Monday, September 26, 2016

Why Higher Highs Could Be In Store For Time Warner Stock

Media behemoth Time Warner TWX -0.75% has put in an impressive year on the charts. Since the start of 2016, the shares have rallied 19.4%, managing a series of higher highs along the way, including a 52-week peak above $80 last month.

While TWX has pulled back some in recent weeks, bulls will be happy to know that the stock’s rising 160-day moving average sits just below. The significance of this trendline can’t be overstated. The last six occasions in which TWX has approached this level over the previous three years, it’s posted positive 21-day returns each time — with an average advance of 4.5%, according to Schaeffer’s Senior Quantitative Analyst Rocky White. Furthermore, this same moving average helped guide the stock to its all-time highs last July.

This promising technical setup isn’t the only reason to like Time Warner at the moment. From a contrarian standpoint, as well, the shares are well-positioned for extended upside in the near future. For instance, bearish option traders have been swarming TWX during the past two weeks.

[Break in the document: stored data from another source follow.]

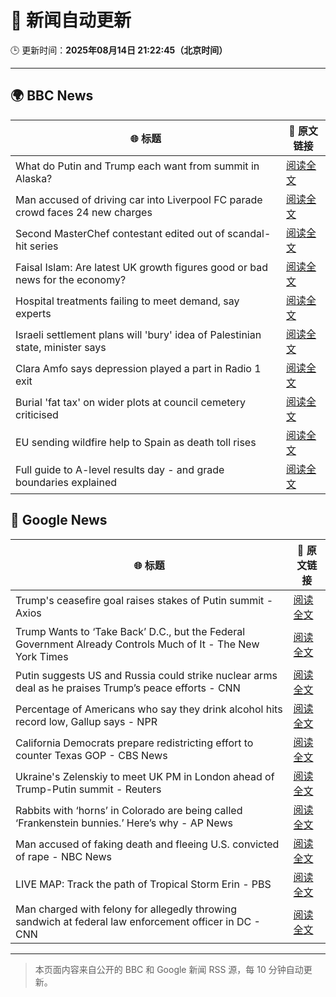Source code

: # 🧠 新闻自动更新

🕒 更新时间：**2025年08月14日 21:22:45（北京时间）**

---

## 🌍 BBC News

| 🌐 标题 | 🔗 原文链接 |
|--------|-------------|
| What do Putin and Trump each want from summit in Alaska? | [阅读全文](https://www.bbc.com/news/articles/c776ddjer8no?at_medium=RSS&at_campaign=rss) |
| Man accused of driving car into Liverpool FC parade crowd faces 24 new charges | [阅读全文](https://www.bbc.com/news/articles/cn47wq93vn2o?at_medium=RSS&at_campaign=rss) |
| Second MasterChef contestant edited out of scandal-hit series | [阅读全文](https://www.bbc.com/news/articles/c62n985gp3go?at_medium=RSS&at_campaign=rss) |
| Faisal Islam: Are latest UK growth figures good or bad news for the economy? | [阅读全文](https://www.bbc.com/news/articles/c5yp48jprg8o?at_medium=RSS&at_campaign=rss) |
| Hospital treatments failing to meet demand, say experts | [阅读全文](https://www.bbc.com/news/articles/cx2x7jj865no?at_medium=RSS&at_campaign=rss) |
| Israeli settlement plans will 'bury' idea of Palestinian state, minister says | [阅读全文](https://www.bbc.com/news/articles/ckgdzxpkdd7o?at_medium=RSS&at_campaign=rss) |
| Clara Amfo says depression played a part in Radio 1 exit | [阅读全文](https://www.bbc.com/news/articles/c93dx90ldkzo?at_medium=RSS&at_campaign=rss) |
| Burial 'fat tax' on wider plots at council cemetery criticised | [阅读全文](https://www.bbc.com/news/articles/c4gzx347z4vo?at_medium=RSS&at_campaign=rss) |
| EU sending wildfire help to Spain as death toll rises | [阅读全文](https://www.bbc.com/news/articles/ckg4k7ppmnko?at_medium=RSS&at_campaign=rss) |
| Full guide to A-level results day - and grade boundaries explained | [阅读全文](https://www.bbc.com/news/articles/c07dz891gy5o?at_medium=RSS&at_campaign=rss) |

## 📰 Google News

| 🌐 标题 | 🔗 原文链接 |
|--------|-------------|
| Trump's ceasefire goal raises stakes of Putin summit - Axios | [阅读全文](https://news.google.com/rss/articles/CBMif0FVX3lxTE5IMjYxVkpXWlBtVTZnVmFaM0VENXBsbkpMcnhVZlI1MjhJZmg1LWVYWF9jNkpKRTlubDZiMFBUMDFTY0dDYndtRk1QMTBpSUpNMm1qVTVEaDBDdnZjWndaNFBDaG5Wa1hYdzJZb20yNU1XeGVjMFFMaWkwQVhuV1U?oc=5) |
| Trump Wants to ‘Take Back’ D.C., but the Federal Government Already Controls Much of It - The New York Times | [阅读全文](https://news.google.com/rss/articles/CBMiekFVX3lxTE9HRXRSZHF4T3BSRnRRcl9EZGpkaHVrbk0yVzhrVXhKUERFc2llQXpJcnhzQUpYZDdpblNtQU1yM3IwYldZVG05NGRDVXhpZ3JmeGhaQ3g2eEFJenpaelQ5a2p5Tlo3eWZySkI2Wm9SMF9CV3hrN3JYc1dR?oc=5) |
| Putin suggests US and Russia could strike nuclear arms deal as he praises Trump’s peace efforts - CNN | [阅读全文](https://news.google.com/rss/articles/CBMigwFBVV95cUxNb0pPNmNPSkRsTVZQeXFESFEwRDZOQk9EanM3d0ZQNmpWbzZiQ1o1LWcwR1BhWTRRaFNSRy1ndm5BYWVBVUpHWFhRdUpRU0JJTkNsaDlXYllfQ0xCODJpaGVja2xwNXVtZ25UeGV3X0VHSF9NTktIMnNuLUQxa21DZjAzY9IBiAFBVV95cUxNUllJblV6NnFPb1NXYTY5cGUwUWx0Z0RfV2M1ekc3U3BfanNBREtRYVhBNmJJYjd6Y010YjVQRWhoVDJVVEwxZW9zcWxpdm85QWtLblp6NHFmZXhsUkpKZklIeGpPbi1udUkxaUp5b1hfS2tGTFI5Zk5aby1MdzNjb1NNcHNGVTJH?oc=5) |
| Percentage of Americans who say they drink alcohol hits record low, Gallup says - NPR | [阅读全文](https://news.google.com/rss/articles/CBMijAFBVV95cUxOZTF6b3NqVmxXME1JOHR3amYxRGo4bDdUbXFlaG5RTlhxNFU1NlVrdW50eUNuTHhIY2R6bWlGa1JLeUludjRlODN1RzFBV2ZmOG9QUmVZTDdxLUVGUXRsSERqTGRYTDk3dV9yOG1VOVhRNDVROUpGLTAwOHFlZnFjUmE2LUszY2swYXZaXw?oc=5) |
| California Democrats prepare redistricting effort to counter Texas GOP - CBS News | [阅读全文](https://news.google.com/rss/articles/CBMikAFBVV95cUxPZG9RNWZjdDA1VXc0ZUluZTI2R2o5SGNNdk96enlQeGg2X3h4SDh1a1FDNERGZjJnZnZ6d05BUlU1VXE0dTJRYURMc0ttZWdoTWZ5NWVneGxxMWtlU2RtT0FhelZWUl9TVU16VXV1RHFmODJYdFBLa01IbU5yajgwWTlaVkxqWXJhQndzZ1k5aTjSAZYBQVVfeXFMT0tONUpJUTJtaDFkcnczNzlVc1BRU2xHWUkzNTNOSEo5YTVWbEMzaXlWTDNkUDM2QkpMRDhrdXlOcU1HYTc0WXJIM1FMRjVqRzFiN3R4QkJfNmltaGN5ZVVUZm5XWUZya3JjUXlxeEpUT3YtOFQ2czVYNm1ScGRRdkhlS0M3NlY0MDBZS2w3M0RJTHY4c013?oc=5) |
| Ukraine's Zelenskiy to meet UK PM in London ahead of Trump-Putin summit - Reuters | [阅读全文](https://news.google.com/rss/articles/CBMiqgFBVV95cUxOakZVNE9GNExQREwxb3p6LTB3Z0FFWG96OVktbXVDVXZVQlczM1VvRjNfRFdKQ3p0S3VoVzJFMy1Nd3NpeUhTaWhRZ2UwUFp5RHo4bGc0TEFZblpSREVHVGF5NDI0a0NyQmhtZ1NtTUVFUGZubXRENTh3YmpxbGdLZTVQRmlqc1JDYzROMWY5N29VcGNhX2pCQm1JTXdwbmpWdUkyeFdrUEFNZw?oc=5) |
| Rabbits with ‘horns’ in Colorado are being called ‘Frankenstein bunnies.’ Here’s why - AP News | [阅读全文](https://news.google.com/rss/articles/CBMiugFBVV95cUxPZzRWcjctUkJSMnFzalZUOGN2ZHI3LTVjYmtyVWg3WDZCd1ZlcDEzOXZjRkROdWMtcktaSl9NN21OYjhOeDNneEN4UlU2UmROaG9lWVYwZnZjWG4zLWJzTlloSnI4Q0VERXFaYy0tQVZVSGxNUlNCUUZtTF9IYXVUeUxod3pPOHg4TG9FblVfczljM3J1MHFLQmVwaGNDSmlZUS1KWlpZcmRzdGJMU2lBbkpFazN3Snhid3c?oc=5) |
| Man accused of faking death and fleeing U.S. convicted of rape - NBC News | [阅读全文](https://news.google.com/rss/articles/CBMinwFBVV95cUxNMGVabDZsSEhobG1HdWVWSm5teXNkbHdPcXU0UHRVNDRONkE5S3pxSG9BVkFRUFdseHV0RERnSVVnME56ZC1iNGlidTUzbWl0b3FPeHhRS1JKU0FSWW5hdE51a2F3bWNqY2lXZnk1UlZRZXdIdjBtcks1R2NWNVoxZ2VJRUhIZUpUMHI4eU13TER1M0d2eW1XQ2dTNTdxdDjSAVZBVV95cUxNZFhfRHNLRTNYWXZudG5FbEZUbGd5ZENEVmFtdTUyVGVrSHFzMWt3MnBZakZ4bnNvVF9fUm5OQXBUMzM2MW5EQTFRbnVoSXR1Ukpiekw4UQ?oc=5) |
| LIVE MAP: Track the path of Tropical Storm Erin - PBS | [阅读全文](https://news.google.com/rss/articles/CBMiigFBVV95cUxPMm5xUWo4RmVEUnpkVXpBNzJoYkJWZFVPV3gwVV9NLVhwU3BzenE1RGs3T0NNOFF0THZUWDE4Y09ubzhMNFBndEVmdGlNbTM5ZUFJWWJnOXFYNkpTLUJQTW9iUlBESnVNZ3lHUjRVazJvdVRucnJJLWhYYkhhSngtM3ltWEdZV3I2MXfSAY8BQVVfeXFMUGR4NFBWeEJJRm5tU2VBeE83ZDZSZWxwbk8zYUFZQU1lNklvN2VyVHZuZERFV1B2UGVnUVBuQXY4MV9mQTcwVU1CS1VFci1MUXpvZXVBUVpwM2UzU0R6WXVCbWdTWUJYR2hqLTlYMlVhcmVVbDBlWVFHdlllUTV6enB3SmZIZzk1ZlBtV1A4UFE?oc=5) |
| Man charged with felony for allegedly throwing sandwich at federal law enforcement officer in DC - CNN | [阅读全文](https://news.google.com/rss/articles/CBMiekFVX3lxTE02LW1lN1BoUVVJN0EyS2hqWnMwSmhIVklJWC0wRFM1TEFIUk5PSkh3eW1ldGJrLWF1czZNVGpPVGhqUEJobU0tdUxER3JKTEpRbEl2Q2pXaGRsT2c3clBUaURnX1JSZ1NMcmw3WEZuUG1PUkFZQTdkbDdn0gF_QVVfeXFMT3U0bDdqWHIwM0lVVmZ0TnM5bk9QRGJMaVNOSWdLY3BzaWYyS0QxMnF6Y3l2a2xRTjk4T3ItdE52b1pFVS1pRWt0VExzdmZQZ2RyUHJDc3p2TUVqVnNubjVPY25yeGh5ekFtZENkOXNlVzVuQ3BYbnFDNDBkbHpaWQ?oc=5) |

---
> 本页面内容来自公开的 BBC 和 Google 新闻 RSS 源，每 10 分钟自动更新。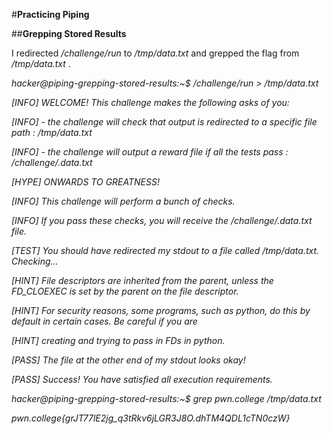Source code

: #**Practicing Piping**

##**Grepping Stored Results**

I redirected _/challenge/run_ to _/tmp/data.txt_ and grepped the flag from _/tmp/data.txt_ .

_hacker@piping-grepping-stored-results:~$ /challenge/run > /tmp/data.txt_

_\[INFO\] WELCOME! This challenge makes the following asks of you:_

_\[INFO\] - the challenge will check that output is redirected to a specific file path : /tmp/data.txt_

_\[INFO\] - the challenge will output a reward file if all the tests pass : /challenge/.data.txt_

_\[HYPE\] ONWARDS TO GREATNESS!_

_\[INFO\] This challenge will perform a bunch of checks._

_\[INFO\] If you pass these checks, you will receive the /challenge/.data.txt file._

_\[TEST\] You should have redirected my stdout to a file called /tmp/data.txt. Checking..._

_\[HINT\] File descriptors are inherited from the parent, unless the FD_CLOEXEC is set by the parent on the file descriptor._

_\[HINT\] For security reasons, some programs, such as python, do this by default in certain cases. Be careful if you are_

_\[HINT\] creating and trying to pass in FDs in python._

_\[PASS\] The file at the other end of my stdout looks okay!_

_\[PASS\] Success! You have satisfied all execution requirements._

_hacker@piping-grepping-stored-results:~$ grep pwn.college /tmp/data.txt_

_pwn.college{grJT77lE2jg_q3tRkv6jLGR3J8O.dhTM4QDL1cTN0czW}_
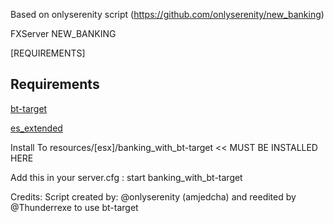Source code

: Based on onlyserenity script (https://github.com/onlyserenity/new_banking)

FXServer NEW_BANKING

[REQUIREMENTS]


## Requirements
[bt-target](https://github.com/brentN5/bt-target)

[es_extended](https://github.com/ESX-Org/es_extended)

Install To resources/[esx]/banking_with_bt-target << MUST BE INSTALLED HERE

Add this in your server.cfg :
start banking_with_bt-target

Credits: Script created by: @onlyserenity (amjedcha) and reedited by @Thunderrexe to use bt-target

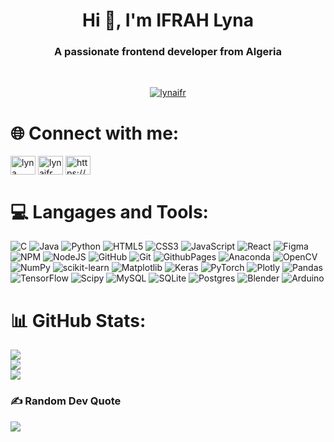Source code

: <h1 align="center">Hi 👋, I'm IFRAH Lyna</h1>
<h3 align="center">A passionate frontend developer from Algeria</h3></br>

<p align="center"> <a href="https://github.com/ryo-ma/github-profile-trophy"><img src="https://github-profile-trophy.vercel.app/?username=lynaifr" alt="lynaifr" /></a> </p>

# 🌐 Connect with me:
<p align="left">
<a href="https://linkedin.com/in/lyna ifrah" target="blank"><img align="center" src="https://raw.githubusercontent.com/rahuldkjain/github-profile-readme-generator/master/src/images/icons/Social/linked-in-alt.svg" alt="lyna ifrah" height="30" width="40" /></a>
<a href="https://kaggle.com/lynaifr" target="blank"><img align="center" src="https://raw.githubusercontent.com/rahuldkjain/github-profile-readme-generator/master/src/images/icons/Social/kaggle.svg" alt="lynaifr" height="30" width="40" /></a>
<a href="https://codeforces.com/profile/https://codeforces.com/profile/lynaifr" target="blank"><img align="center" src="https://raw.githubusercontent.com/rahuldkjain/github-profile-readme-generator/master/src/images/icons/Social/codeforces.svg" alt="https://codeforces.com/profile/lynaifr" height="30" width="40" /></a>
</p>

# 💻 Langages and Tools:
![C](https://img.shields.io/badge/c-%2300599C.svg?style=plastic&logo=c&logoColor=white)  ![Java](https://img.shields.io/badge/java-%23ED8B00.svg?style=plastic&logo=openjdk&logoColor=white)  ![Python](https://img.shields.io/badge/python-3670A0?style=plastic&logo=python&logoColor=ffdd54)  ![HTML5](https://img.shields.io/badge/html5-%23E34F26.svg?style=plastic&logo=html5&logoColor=white)  ![CSS3](https://img.shields.io/badge/css3-%231572B6.svg?style=plastic&logo=css3&logoColor=white)  ![JavaScript](https://img.shields.io/badge/javascript-%23323330.svg?style=plastic&logo=javascript&logoColor=%23F7DF1E)  ![React](https://img.shields.io/badge/react-%2320232a.svg?style=plastic&logo=react&logoColor=%2361DAFB)  ![Figma](https://img.shields.io/badge/figma-%23F24E1E.svg?style=plastic&logo=figma&logoColor=white)  ![NPM](https://img.shields.io/badge/NPM-%23CB3837.svg?style=plastic&logo=npm&logoColor=white)  ![NodeJS](https://img.shields.io/badge/node.js-6DA55F?style=plastic&logo=node.js&logoColor=white)  ![GitHub](https://img.shields.io/badge/github-%23121011.svg?style=plastic&logo=github&logoColor=white)  ![Git](https://img.shields.io/badge/git-%23F05033.svg?style=plastic&logo=git&logoColor=white)  ![GithubPages](https://img.shields.io/badge/github%20pages-121013?style=plastic&logo=github&logoColor=white)  ![Anaconda](https://img.shields.io/badge/Anaconda-%2344A833.svg?style=plastic&logo=anaconda&logoColor=white)  ![OpenCV](https://img.shields.io/badge/opencv-%23white.svg?style=plastic&logo=opencv&logoColor=white)  ![NumPy](https://img.shields.io/badge/numpy-%23013243.svg?style=plastic&logo=numpy&logoColor=white)  ![scikit-learn](https://img.shields.io/badge/scikit--learn-%23F7931E.svg?style=plastic&logo=scikit-learn&logoColor=white)  ![Matplotlib](https://img.shields.io/badge/Matplotlib-%23ffffff.svg?style=plastic&logo=Matplotlib&logoColor=black)  ![Keras](https://img.shields.io/badge/Keras-%23D00000.svg?style=plastic&logo=Keras&logoColor=white)  ![PyTorch](https://img.shields.io/badge/PyTorch-%23EE4C2C.svg?style=plastic&logo=PyTorch&logoColor=white)  ![Plotly](https://img.shields.io/badge/Plotly-%233F4F75.svg?style=plastic&logo=plotly&logoColor=white)  ![Pandas](https://img.shields.io/badge/pandas-%23150458.svg?style=plastic&logo=pandas&logoColor=white)  ![TensorFlow](https://img.shields.io/badge/TensorFlow-%23FF6F00.svg?style=plastic&logo=TensorFlow&logoColor=white)  ![Scipy](https://img.shields.io/badge/SciPy-%230C55A5.svg?style=plastic&logo=scipy&logoColor=%white)  ![MySQL](https://img.shields.io/badge/mysql-4479A1.svg?style=plastic&logo=mysql&logoColor=white)  ![SQLite](https://img.shields.io/badge/sqlite-%2307405e.svg?style=plastic&logo=sqlite&logoColor=white)  ![Postgres](https://img.shields.io/badge/postgres-%23316192.svg?style=plastic&logo=postgresql&logoColor=white)  ![Blender](https://img.shields.io/badge/blender-%23F5792A.svg?style=plastic&logo=blender&logoColor=white)  ![Arduino](https://img.shields.io/badge/-Arduino-00979D?style=plastic&logo=Arduino&logoColor=white)

# 📊 GitHub Stats:
![](https://github-readme-stats.vercel.app/api?username=lynaIFR&theme=ambient_gradient&hide_border=true&include_all_commits=true&count_private=true)<br/>
![](https://github-readme-streak-stats.herokuapp.com/?user=lynaIFR&theme=ambient_gradient&hide_border=true)<br/>
![](https://github-readme-stats.vercel.app/api/top-langs/?username=lynaIFR&theme=ambient_gradient&hide_border=true&include_all_commits=true&count_private=true&layout=compact)

### ✍️ Random Dev Quote
![](https://quotes-github-readme.vercel.app/api?type=horizontal&theme=radical)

This is evidenced by the stock’s alarmingly high 10-day put/call volume ratio of 8.29 at the International Securities Exchange (ISE), Chicago Board Options Exchange (CBOE) and NASDAQ OMX PHLX (PHLX), which represents a 12-month high.

Looking closer, the top three TWX options during the past two weeks, going by open interest added, were puts. What’s more, these contracts – namely, the weekly 9/30 73- and 76.50-strike puts, as well as the October 72.50 put — all sit just below the stock’s current price level, and are set to expire within the next month. As such, TWX stock should get a lift, as the hedges related to these bearish positions begin to unwind ahead of expiration.

This seemingly skeptical outlook is shared by plenty of analysts, too. By the numbers, nine brokerage firms still rate TWX just a “hold,” meaning there’s a chance for bullish notes to drive the stock higher. What’s more, short interest on the stock has been halved since early February — yet Time Warner’s short-interest ratio comes in at a healthy 3.50. In other words, there’s still a healthy amount of sideline cash available to drive TWX higher on the charts, if this short-covering trend continues.